Criminal consequences for accessing medical records without a business purpose

15 August 2017

Doctors, dentists, psychoanalysts, psychotherapists and other healthcare professionals tempted to look at the medical records of members of their family or friends without a ‘business purpose’ should read with interest the latest warning issued by the Information Commissioner’s Office (ICO), namely that “NHS employees .. unlawfully accessing patient records [are committing] an offence”. The warning is equally applicable to those working in private healthcare settings and to other professionals who have access to personal data (broadly defined as being data that relates to a living individual who can be identified from it).

Maintaining patient confidentiality and complying with the Caldicott Principles is axiomatic for most healthcare professionals.
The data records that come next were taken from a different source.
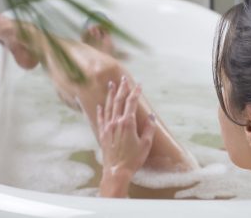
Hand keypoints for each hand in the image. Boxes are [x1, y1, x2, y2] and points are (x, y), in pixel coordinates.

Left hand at [98, 76, 155, 197]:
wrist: (116, 171)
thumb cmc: (133, 159)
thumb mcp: (145, 144)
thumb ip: (148, 128)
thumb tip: (150, 117)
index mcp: (127, 123)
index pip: (131, 102)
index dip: (135, 92)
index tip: (139, 84)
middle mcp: (116, 122)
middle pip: (119, 100)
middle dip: (122, 88)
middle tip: (124, 79)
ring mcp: (108, 127)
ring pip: (108, 106)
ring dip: (111, 95)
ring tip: (111, 85)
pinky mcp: (102, 134)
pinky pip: (100, 118)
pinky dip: (100, 110)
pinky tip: (100, 105)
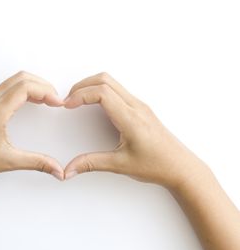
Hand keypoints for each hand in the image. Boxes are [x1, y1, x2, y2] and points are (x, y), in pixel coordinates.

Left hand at [0, 71, 64, 188]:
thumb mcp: (8, 161)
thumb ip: (37, 162)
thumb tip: (58, 170)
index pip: (25, 87)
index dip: (46, 91)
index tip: (58, 102)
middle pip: (21, 78)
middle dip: (42, 85)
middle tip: (55, 99)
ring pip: (14, 80)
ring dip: (33, 85)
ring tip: (47, 100)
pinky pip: (7, 87)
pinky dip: (23, 89)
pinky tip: (31, 101)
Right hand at [63, 72, 204, 187]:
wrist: (181, 167)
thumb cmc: (157, 165)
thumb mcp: (120, 165)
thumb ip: (91, 163)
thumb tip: (69, 169)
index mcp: (131, 118)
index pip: (102, 93)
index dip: (81, 95)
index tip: (68, 105)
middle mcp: (136, 106)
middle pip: (105, 80)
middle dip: (82, 85)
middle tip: (69, 99)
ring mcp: (139, 105)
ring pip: (111, 82)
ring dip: (91, 86)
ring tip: (78, 100)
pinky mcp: (139, 108)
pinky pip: (118, 90)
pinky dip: (101, 90)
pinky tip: (94, 103)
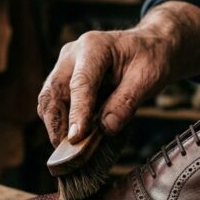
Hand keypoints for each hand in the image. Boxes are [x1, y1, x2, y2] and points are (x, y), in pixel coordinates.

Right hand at [37, 1, 199, 145]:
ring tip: (69, 150)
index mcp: (94, 47)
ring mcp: (65, 66)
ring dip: (55, 125)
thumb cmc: (150, 58)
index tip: (76, 138)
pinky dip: (60, 122)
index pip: (80, 83)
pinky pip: (55, 103)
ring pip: (49, 99)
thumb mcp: (148, 78)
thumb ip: (126, 102)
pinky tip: (73, 138)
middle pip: (53, 91)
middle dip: (56, 123)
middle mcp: (72, 54)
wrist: (149, 47)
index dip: (77, 113)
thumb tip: (106, 128)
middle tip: (67, 152)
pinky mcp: (65, 79)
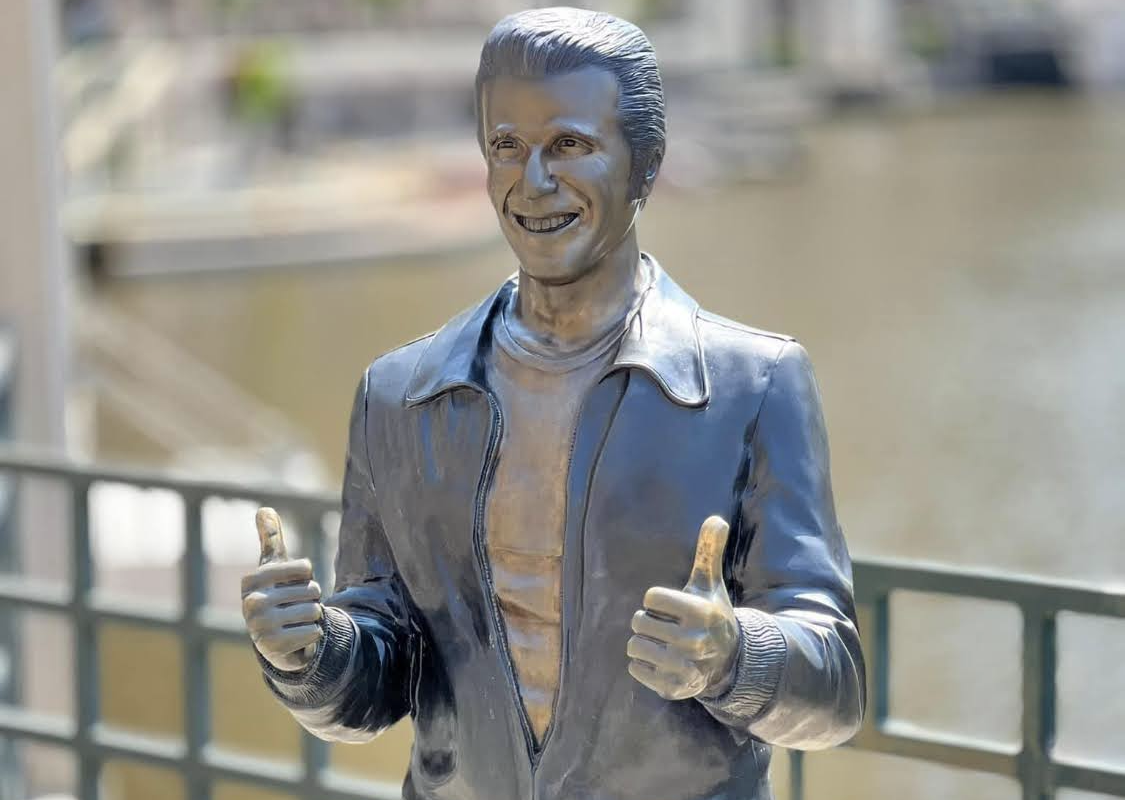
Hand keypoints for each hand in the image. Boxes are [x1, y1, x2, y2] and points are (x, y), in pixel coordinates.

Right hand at [240, 507, 323, 671]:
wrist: (276, 639)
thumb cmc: (278, 595)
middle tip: (295, 606)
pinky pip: (315, 631)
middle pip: (312, 590)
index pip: (304, 567)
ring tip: (296, 620)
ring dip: (314, 616)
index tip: (292, 583)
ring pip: (315, 611)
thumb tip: (264, 509)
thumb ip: (271, 539)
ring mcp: (259, 627)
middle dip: (312, 598)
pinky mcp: (274, 648)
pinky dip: (313, 633)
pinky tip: (298, 636)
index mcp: (251, 581)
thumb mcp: (274, 567)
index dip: (307, 575)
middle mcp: (250, 603)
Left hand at [627, 515, 739, 700]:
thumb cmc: (709, 614)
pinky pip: (635, 669)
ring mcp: (684, 667)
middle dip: (649, 621)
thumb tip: (717, 518)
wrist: (727, 661)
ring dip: (643, 643)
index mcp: (701, 612)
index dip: (658, 600)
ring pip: (634, 646)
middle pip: (639, 621)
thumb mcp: (709, 583)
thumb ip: (709, 550)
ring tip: (663, 644)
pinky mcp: (673, 687)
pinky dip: (642, 664)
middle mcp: (694, 641)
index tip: (674, 608)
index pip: (650, 597)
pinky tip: (661, 662)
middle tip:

Professionals will also likely appreciate the consequences from an employment or regulatory perspective (e.g. action being taken by the General Medical Council (GMC)) should they choose to transgress these ‘rules’. Few healthcare professionals will realise that it may be a criminal offence to obtain or disclose personal data (e.g. data within medical records) without the consent of the data controller.  That means that having a sneaky look at the records of a friend to give them their test results early or other such behaviour could land professionals up in court facing a criminal prosecution brought by the ICO. Currently, the offences created under section 55 of the Data Protection Act 1998 may result in a financial penalty ‘only’ post-conviction.  There is however an amendment waiting on the statute books to make the offence imprisonable. The ICO have brought five prosecutions in the last 18 months against individuals for accessing medical records without the appropriate consent. Criminal convictions often carry career limiting consequences and if you are in doubt about what records you are entitled to access, take advice.